Segmind, a platform specializing in open-source serverless APIs for generative models, has just announced the release of its distillation of Stability AI's SDXL 1.0. The model, known as SSD-1B, is the most recent addition to the 'Segmind Distilled Stable Diffusion' series. The previous releases in the series, SD-Small, and SD-Tiny, are distillations of Stable Diffusion 1.5 that maintain performance while using 35% and 55% fewer parameters than the base model, respectively. With SSD-1B, Segmind successfully distilled SDXL to half its size (1.3 B parameters), delivering the same performance with an impressive 60% increase in speed. The size reduction was achieved by removing 40 transformer blocks and 1 Resnet block. Segmind's announcement offers a more detailed overview of the performance and improvements delivered by SSD-1B in comparison to SDXL.
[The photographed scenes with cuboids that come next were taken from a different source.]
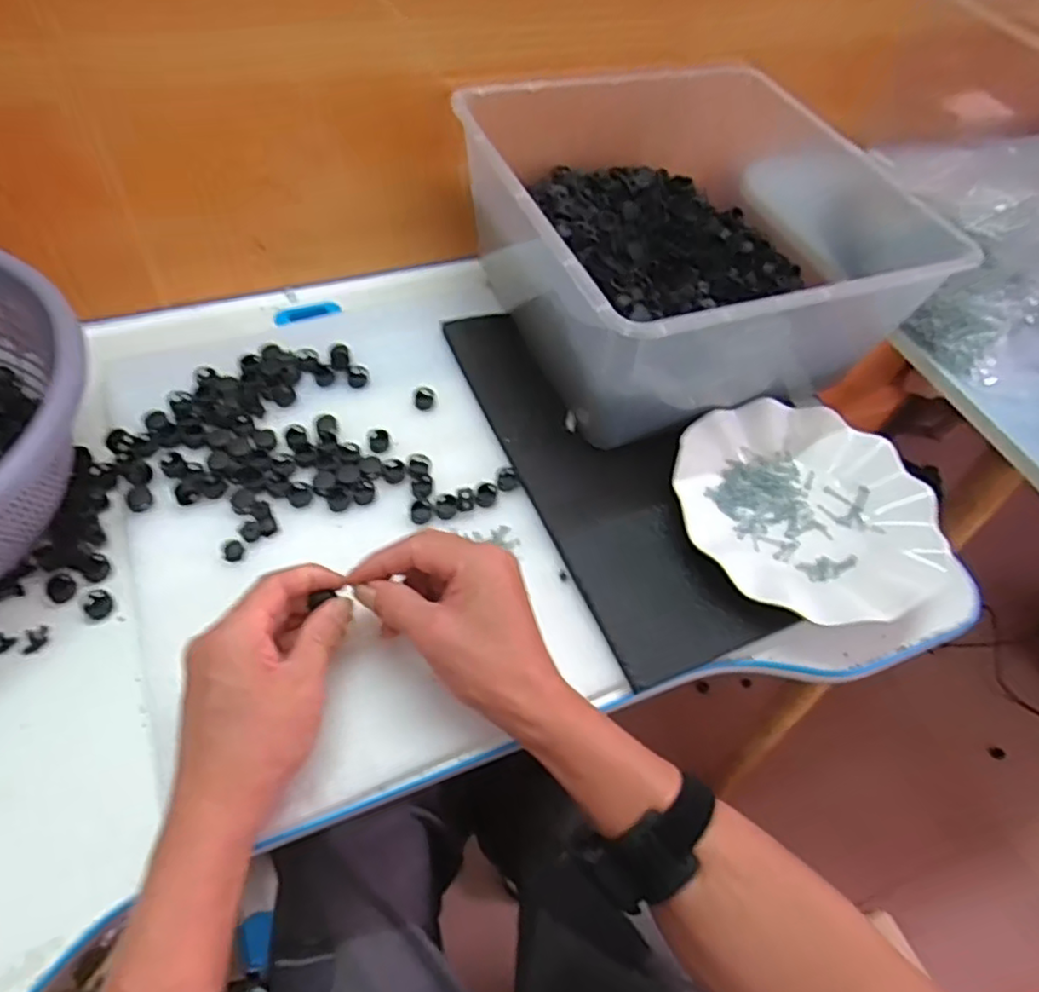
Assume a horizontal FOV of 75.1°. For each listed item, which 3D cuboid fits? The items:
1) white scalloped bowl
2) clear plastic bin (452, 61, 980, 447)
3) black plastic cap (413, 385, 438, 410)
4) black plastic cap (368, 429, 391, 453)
[{"bbox_3d":[0.204,0.008,0.489,0.173,0.024,0.177,2,58,-4],"label":"white scalloped bowl"},{"bbox_3d":[0.138,-0.205,0.544,0.304,0.143,0.283,-16,58,-17],"label":"clear plastic bin"},{"bbox_3d":[-0.074,-0.077,0.529,0.017,0.006,0.020,-5,59,-8],"label":"black plastic cap"},{"bbox_3d":[-0.104,-0.041,0.503,0.016,0.006,0.019,-13,60,-13],"label":"black plastic cap"}]

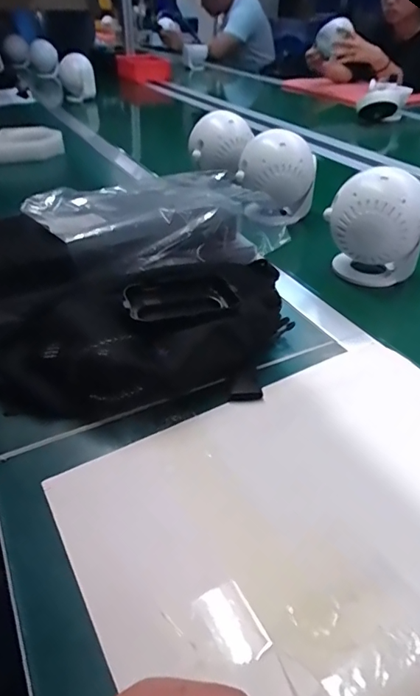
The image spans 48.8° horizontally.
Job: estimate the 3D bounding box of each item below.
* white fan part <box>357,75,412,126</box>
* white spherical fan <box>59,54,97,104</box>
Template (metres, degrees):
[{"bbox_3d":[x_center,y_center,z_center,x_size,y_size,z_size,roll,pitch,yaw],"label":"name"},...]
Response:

The knowledge distillation strategy used when training SSD-1B consisted of condensing the teachings of SDXL 1.0, ZavyChromaXL, and JuggernautXL. By combining the strengths of these models, SSD-1B is capable of producing outstanding results. Training data also included Midjourney and GRIT scrape data. The diversity of sources accounts for the varied spectrum of images SSD-1B can generate based on text prompts. SSD-1B can be customized further by fine-tuning the model on private data. To this end, Segmind has open-sourced its code and stated that SSD-1B can be used directly with the HuggingFace Diffusers library training scripts.
For all its virtues, the model still has some limitations acknowledged by its creators. SSD-1B has trouble depicting photo-realism, especially when dealing with human subjects. Other areas for improvement include the incorporation of clear text and the preservation of fidelity of complex compositions. The diversity of sources used while training SSD-1B is also intended to mitigate some of the prevalent biases in the field of generative AI. However, developers recognize that even this is far from a definitive solution to the problem.
As expected, one of the easiest ways to get started with SSD-1B is via Segmind's serverless API. Their offering starts with 100 free API calls daily. Additional calls are priced according to the computing resources required per model, considering output size and steps. SDXL calls, for instance, start at $0.01 each, while Stable Diffusion img2img pricing starts at $0.0048 per call. Subscription and enterprise pricing are available on a per-request basis. Training is also available and priced by GPU minute.